Couple this cinematography with a score that is shatteringly haunting and alien and when you see the alien ship your heart stops as you are confronted with the thought that you are looking at something truly other worldly. The reverberation of the musical tones through your chest catches your breath when we enter the alien ship for the first time. The music and the silence play off each other to reveal and reinforce the other elements of the film flawlessly, certain musical tones even being avoided entirely so as not to interfere with the sound of the dialogue and the action on screen.
Before I end these thoughts on Arrival I want to touch on the themes of this film. As I look at people reacting to this film I hear many of them saying how needed it is at this time (Arrival was released near the 2016 election.) That this film was all about not being afraid to come together across our differences and lack of understanding, that we should trust each other and reach out, not being consumed by fear.
I think that message is in there, but it isn’t the one that I found to be the most moving. There were two that I felt and to explain one of them I will have to spoil some of the film so I will give one then the other one with a spoiler warning.
The first thing I drew from the film, is that how we speak about something or how we speak at all has an effect not only on each other or that thing, but also on ourselves. In an age where we quickly say the first thing that pops into our head, carelessly firing off a few hot words in all caps, many times we justify it by saying, “Well they deserved it, after all,” or “Well people need to know about this don’t they and if I got a little angry who can blame me?” But the message of this film is that even if they do deserve it, or if they never hear it, or if you get people on your side, the way we say it shapes the way we think. I would say it shapes our heart. When we speak angrily, we give power to anger. When we type thoughtlessly, we surrender to stupidity. This world has enough of those things in it. Let us be slow to speak, and loving in our words.
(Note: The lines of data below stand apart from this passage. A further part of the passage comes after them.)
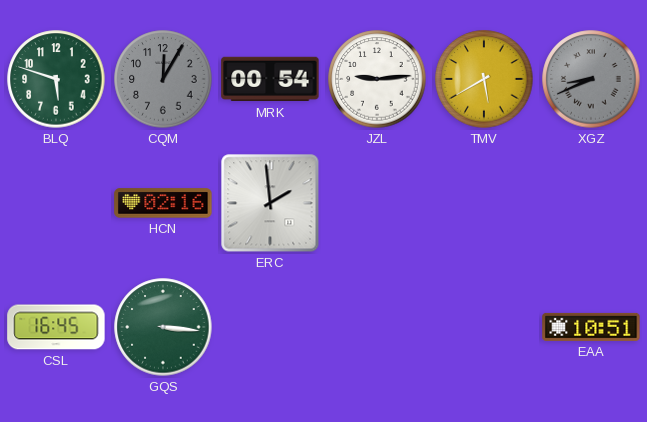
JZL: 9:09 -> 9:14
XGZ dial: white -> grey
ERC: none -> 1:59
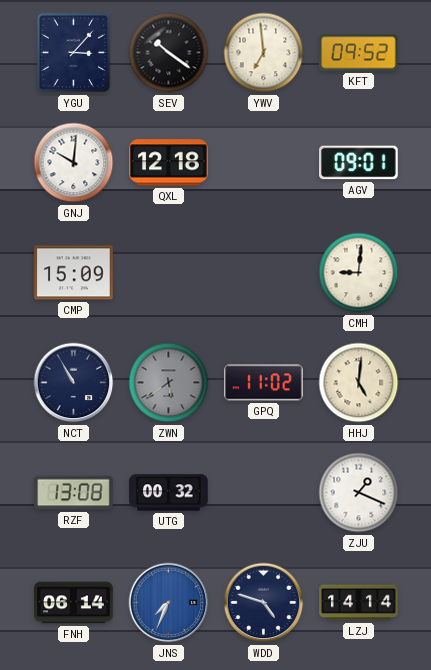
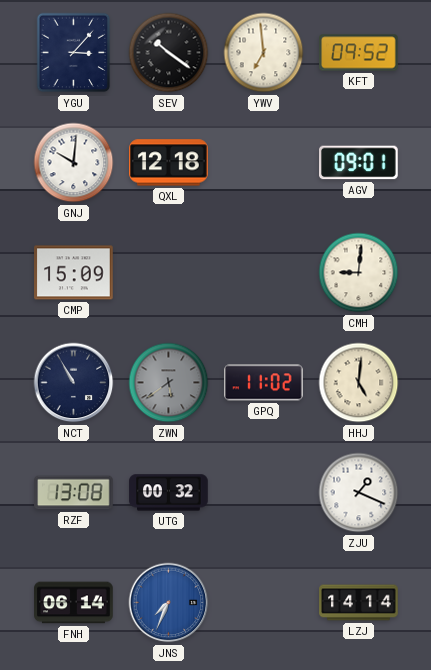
WDD: 4:48 -> none
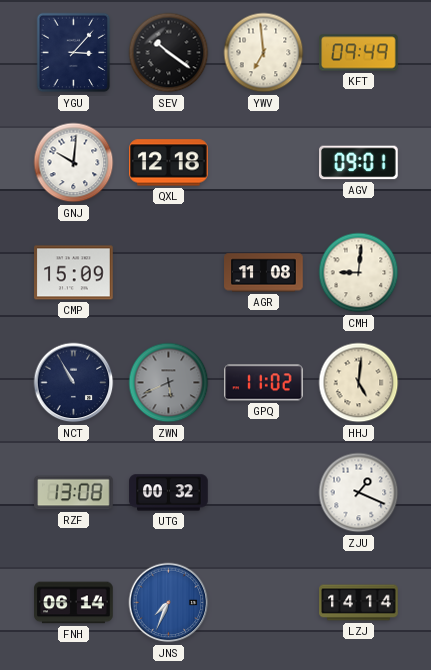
KFT: 09:52 -> 09:49
AGR: none -> 11:08
ZWN: 5:39 -> 5:41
***************************SPOILER ALERT**********************************************DO NOT READ IF YOU HAVE NOT SEEN THE FILM*****************
The other theme which stood out to me was about the value of life, In the film Louise (Amy Adams) sees into the future and learns that she will have a daughter named Hannah and that Hannah will die as a teenager. There is no question that this will happen. There is no way around it. 0% chance of avoiding it. She decides to be with Ian (Jeremy Renner, “Captain America: Civil War”) and conceive Hannah anyway and years later, tells her husband that Hannah will die, that she knew, and she decided to have her anyway. Ian leaves her, unable to handle the grief and anger he now feels. It is never said but her actions say it; even a short life is worth living. Even a painful death, an early death, is worth the life that was lived.
As someone with clinical depression and a millennial cynic of sorts, this is a challenge to me and my generation that thinks only a certain kind of life is worth living. All life is precious and worth all the pain it may cause, because life is life. By denying a life we may save ourselves tears, money, careers, friendships, possessions, and pain, but saving ourselves from those things costs life and that is too high a price.
I could write for hours about this film and would be happy to say more if you catch me online sometime, but I’ll just leave it at, please see this movie. It is so good and belongs in the pantheon of My Favorite Sci-Fi films alongside “2001: A Space Odyssey,” “Contact”, “Close Encounters of the Third Kind”, “Solaris”, and “The Fountain”. I hope that after seeing it, it will have a place among yours as well.